How are you sending documents to solr ?
If you push solr input documents via HTTP (which is what SolrJ does),
you could increase CPU consumption (and therefor reduce indexing time)
by sending your update requests asynchronously, using multiple updating
threads, to your single solr core.
Somebody more familiar than me with the Update chain could probably tell
you more, but I think each update request is treated inside a single
thread on the server side.
If that's correct, then you can increase CPU consumption on your
indexing host by adding more updating threads (to the client pushing
documents to your solr core)
Also make sure you don't ask solr to commit your pending changes to solr
index too frequently (on each add), but only when you want changes to be
taken into account on the searching side.
I personnaly like to let solr do autoCommits, using a combo of max added
documents and elapsed time conditions for the auto commit policy.

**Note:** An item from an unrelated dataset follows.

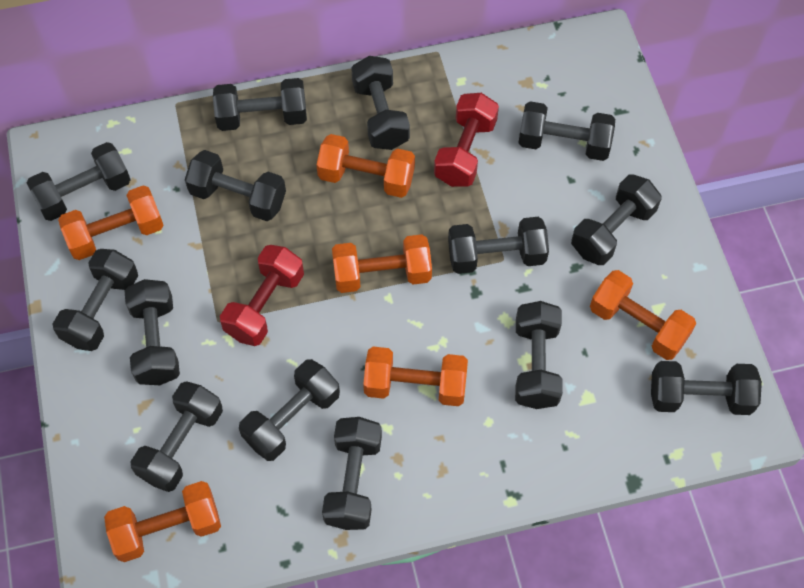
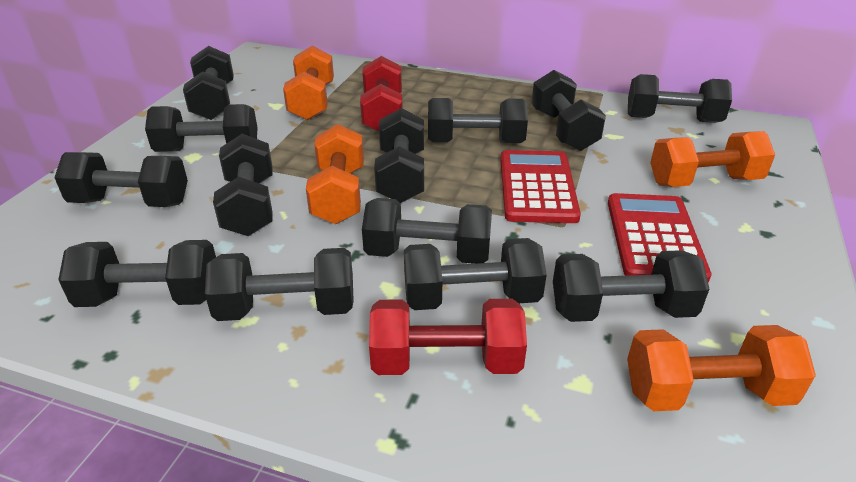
black dumbbell: 14 -> 13
orange dumbbell: 6 -> 4
red calculator: 0 -> 2

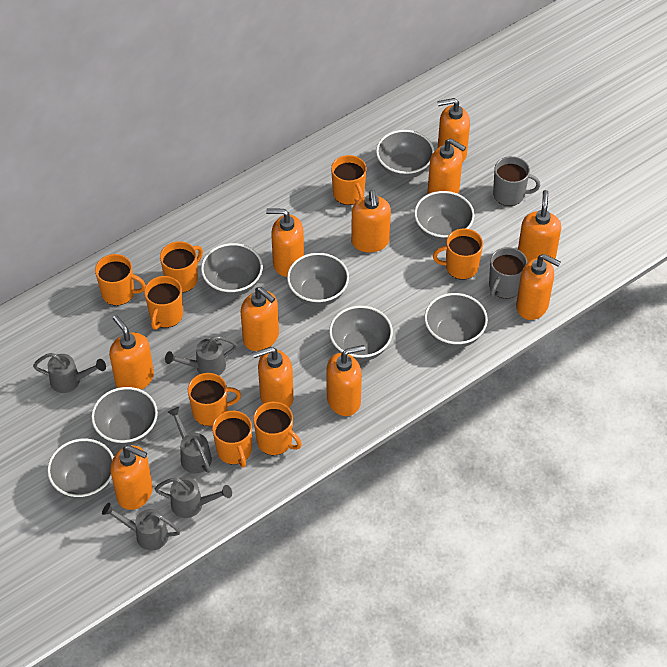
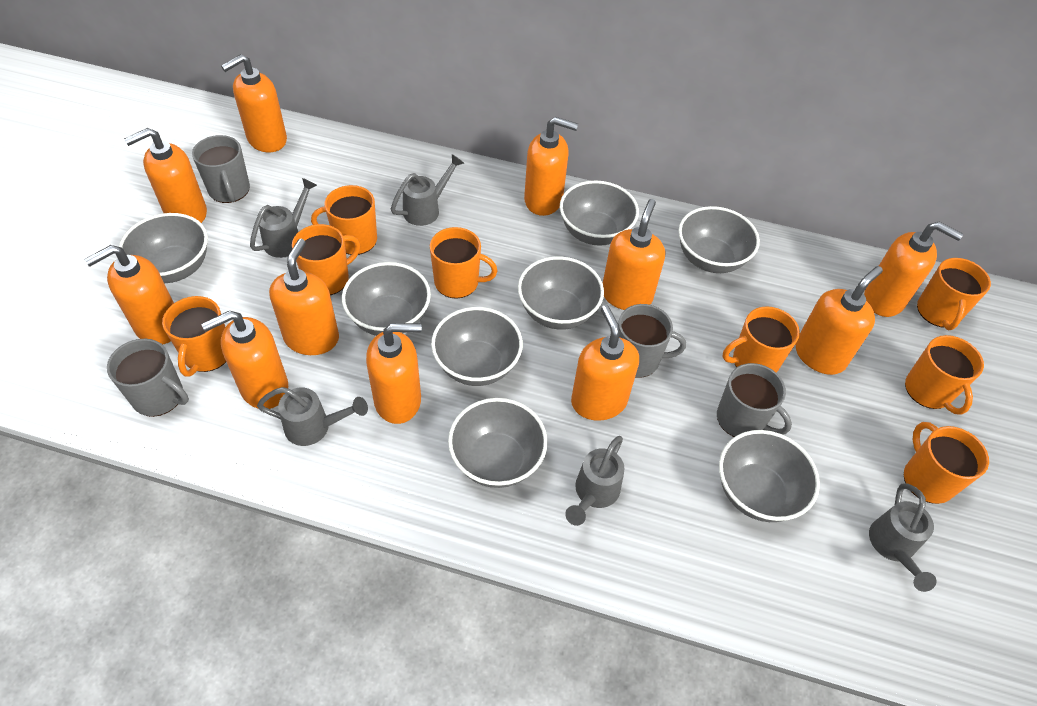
grey mug: 2 -> 4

Considering indexing bottlenecks more generally, my experience in that
field, is that indexing speed is usually bound to, in frequency order :
- source enumeration speed (especially if solr input documents are made
out of complex joins on a remote DB)
- Network IO if performing remote indexing and the network link isn't
adapted to amount of data running through it
- Disk IO if you commit very often and rely on commodity SATAs HDDs, or
if another process is stressing the poor little device (keep the 150
IOPS limit in mind for sata devices)
- CPU if were able to get rid of previous bottlenecks
- Memory isn't playing the same role in indexing speed than other
factors, because from my point of view it would only be a limit if you
perform complex analysis on many many fields, and if that becomes a
problem, then it becomes easy to spot with JMX and JConsole because your
JVM would then be performing many GCs, and the process's resident RAM
usage will be close to whatever was set to -Xmx .
I don't know if I was really clear, all I can say is that increasing the
number of clients pushing updates to solr in parrallel was the easiest
for me to reduce the indexing time for large update batches.
Hope this helps,
--
Tanguy
Le 08/03/2012 11:48, gabriel shen a écrit :
Our indexing process is to adding a bundle of solr documents(for example
5000) to solr each time, and we observed that before commiting(which might
be io bounded) it uses less than half the CPU capacity constantly, which
sounds strange to us why it doesn't use full cpu power. As for RAM, I don't
know how much it will affect CPU utilization, we have assigned 14gb to the
solr tomcat server on a 32 gb linux machine.
best regards,
shen
On Thu, Mar 8, 2012 at 11:27 AM, Gora Mohanty<g...@mimirtech.com> wrote:
On 8 March 2012 15:39, gabriel shen<xshco...@gmail.com> wrote:
Hi,
I noticed that, sequential indexing on 1 solr core is only using 40% of
our
8 virtual core CPU power. Why isn't it use 100% of the power? Is there a
way to increase CPU utilization rate?
[...]
This is an open-ended question which could be due to a
variety of things, and also depends on how you are indexing.
Your indexing process might be I/O bounded (quite possible),
or memory bounded, rather than CPU bounded.
Regards,
Gora